**SOURCE TEXT**
• • • • •
How Many of Your Visitors Are Logged In to Google?
With Google’s announcement that logged in users will now be, by default, passed through SSL causing you to lose valuable keyword tracking data, you may be wondering how to find out how many users actually are logged in. While the change was in response to legitimate informational leakage concerns, it has left many in the webmaster community concerned with the impact it may have on our ability to track simple, non-private information such as the keyword which generated the search (more info here from our Analytics team). We have been looking at this number on one particular site for quite a while. In this case, we looked at 135,000 unique visitors from Google to a site over a period of 3 months. As you can see in the graph below, we are able to chart the percentage that are and are not logged in to Google. From our tests, the numbers do bear out that right around 10% are logged into Google at any given time.
If you would like to perform this test, you will need to follow the instructions on on the next link provided. I will go ahead and warn you, the method of acquiring this information isn’t exactly the nicest thing in the world. The image used in the example is no longer available, so I would imagine that Google frowns upon this kind of methodology of getting data. We have subsequently stopped running the tests ourselves, but knowledge is power. The method for tracking this was presented by Mike Cardwell, who exposed this method over at his blog Grepular.com a while ago. It involves loading images that you can only get access to if you are logged in, then using Javascript to check whether they loaded successfully or not. Be careful.
The Big Data Concern
The problem with losing 10% of your tracking data is not that the number represents a significant impact on your data at large. The problem is that it creates a real, unavoidable selection bias in your Google Analytics. There are, more likely than not, substantive differences between individuals who tend to be logged in and those who do not. Subsequently, conversion statistics generated from organic data in Google may misrepresent the actual behavior of your general user base because it neglects to include that 10%. This is especially important if that 10% proves to be a valuable, higher converting audience (which could be related to their technological savvy, for example).
• • • • •
**ACTIVITY**
According to the article on logged-in Google visitors, who presented the method for tracking whether visitors are logged in?

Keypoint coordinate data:
• • • • •
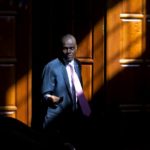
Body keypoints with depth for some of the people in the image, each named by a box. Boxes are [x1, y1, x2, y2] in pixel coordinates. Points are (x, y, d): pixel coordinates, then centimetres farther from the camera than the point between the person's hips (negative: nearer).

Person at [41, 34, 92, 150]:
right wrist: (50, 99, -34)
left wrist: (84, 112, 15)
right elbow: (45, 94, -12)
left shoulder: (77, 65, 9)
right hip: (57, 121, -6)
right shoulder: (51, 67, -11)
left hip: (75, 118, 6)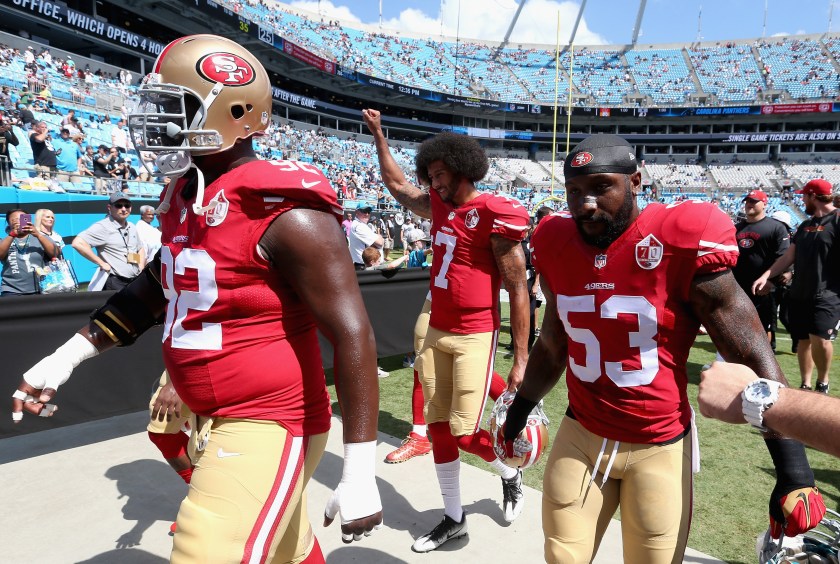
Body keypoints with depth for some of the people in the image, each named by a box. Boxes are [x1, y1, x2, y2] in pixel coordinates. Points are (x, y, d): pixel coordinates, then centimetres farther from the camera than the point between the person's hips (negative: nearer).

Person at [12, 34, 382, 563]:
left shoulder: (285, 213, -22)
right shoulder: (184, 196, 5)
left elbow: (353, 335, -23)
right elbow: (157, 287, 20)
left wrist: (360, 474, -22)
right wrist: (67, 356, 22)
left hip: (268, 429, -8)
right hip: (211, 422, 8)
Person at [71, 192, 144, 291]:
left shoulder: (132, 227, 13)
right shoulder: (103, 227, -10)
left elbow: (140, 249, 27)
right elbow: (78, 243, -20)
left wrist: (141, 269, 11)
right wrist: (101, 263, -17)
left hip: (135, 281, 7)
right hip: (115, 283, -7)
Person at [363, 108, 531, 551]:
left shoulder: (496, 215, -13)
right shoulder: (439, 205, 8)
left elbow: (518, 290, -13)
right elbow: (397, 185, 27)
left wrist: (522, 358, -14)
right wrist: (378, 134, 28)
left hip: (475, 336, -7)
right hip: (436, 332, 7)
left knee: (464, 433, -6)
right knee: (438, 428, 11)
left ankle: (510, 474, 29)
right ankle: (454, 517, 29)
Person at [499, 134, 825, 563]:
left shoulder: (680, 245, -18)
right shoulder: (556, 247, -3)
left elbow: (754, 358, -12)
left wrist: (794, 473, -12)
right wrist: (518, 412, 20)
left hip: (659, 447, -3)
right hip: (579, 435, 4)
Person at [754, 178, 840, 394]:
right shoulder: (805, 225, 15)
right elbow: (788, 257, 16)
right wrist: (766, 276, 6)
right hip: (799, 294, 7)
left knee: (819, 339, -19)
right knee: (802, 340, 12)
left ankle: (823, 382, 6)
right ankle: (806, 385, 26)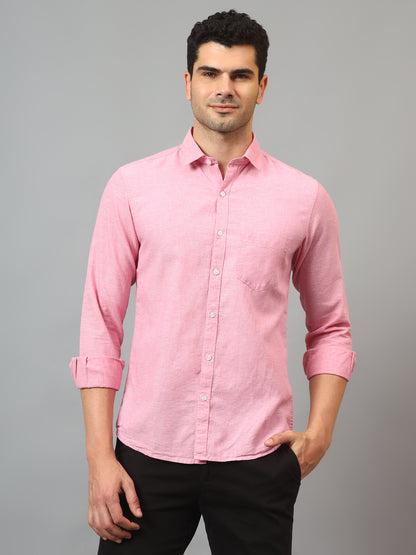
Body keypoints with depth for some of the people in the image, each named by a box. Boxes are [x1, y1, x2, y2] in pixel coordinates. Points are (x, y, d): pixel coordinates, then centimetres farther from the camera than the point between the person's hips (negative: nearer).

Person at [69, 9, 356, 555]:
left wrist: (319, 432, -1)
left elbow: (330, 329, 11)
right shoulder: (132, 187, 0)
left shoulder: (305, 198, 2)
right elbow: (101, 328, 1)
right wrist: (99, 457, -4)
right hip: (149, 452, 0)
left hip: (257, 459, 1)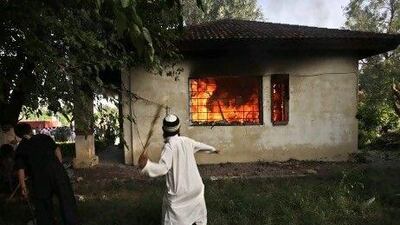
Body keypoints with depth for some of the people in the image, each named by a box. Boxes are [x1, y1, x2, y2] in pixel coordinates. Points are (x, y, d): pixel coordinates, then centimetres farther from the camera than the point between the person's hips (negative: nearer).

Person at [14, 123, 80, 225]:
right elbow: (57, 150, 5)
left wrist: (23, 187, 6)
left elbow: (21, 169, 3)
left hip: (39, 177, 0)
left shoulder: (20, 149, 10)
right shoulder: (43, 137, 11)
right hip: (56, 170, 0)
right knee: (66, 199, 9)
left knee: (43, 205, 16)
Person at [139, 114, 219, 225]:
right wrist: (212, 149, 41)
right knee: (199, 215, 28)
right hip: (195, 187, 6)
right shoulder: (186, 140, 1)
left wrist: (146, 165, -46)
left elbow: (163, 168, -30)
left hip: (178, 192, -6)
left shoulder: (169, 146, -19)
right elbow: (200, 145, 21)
• • • • •
**WRITTEN RESPONSE**
Mike Cardwell, on his blog Grepular.com.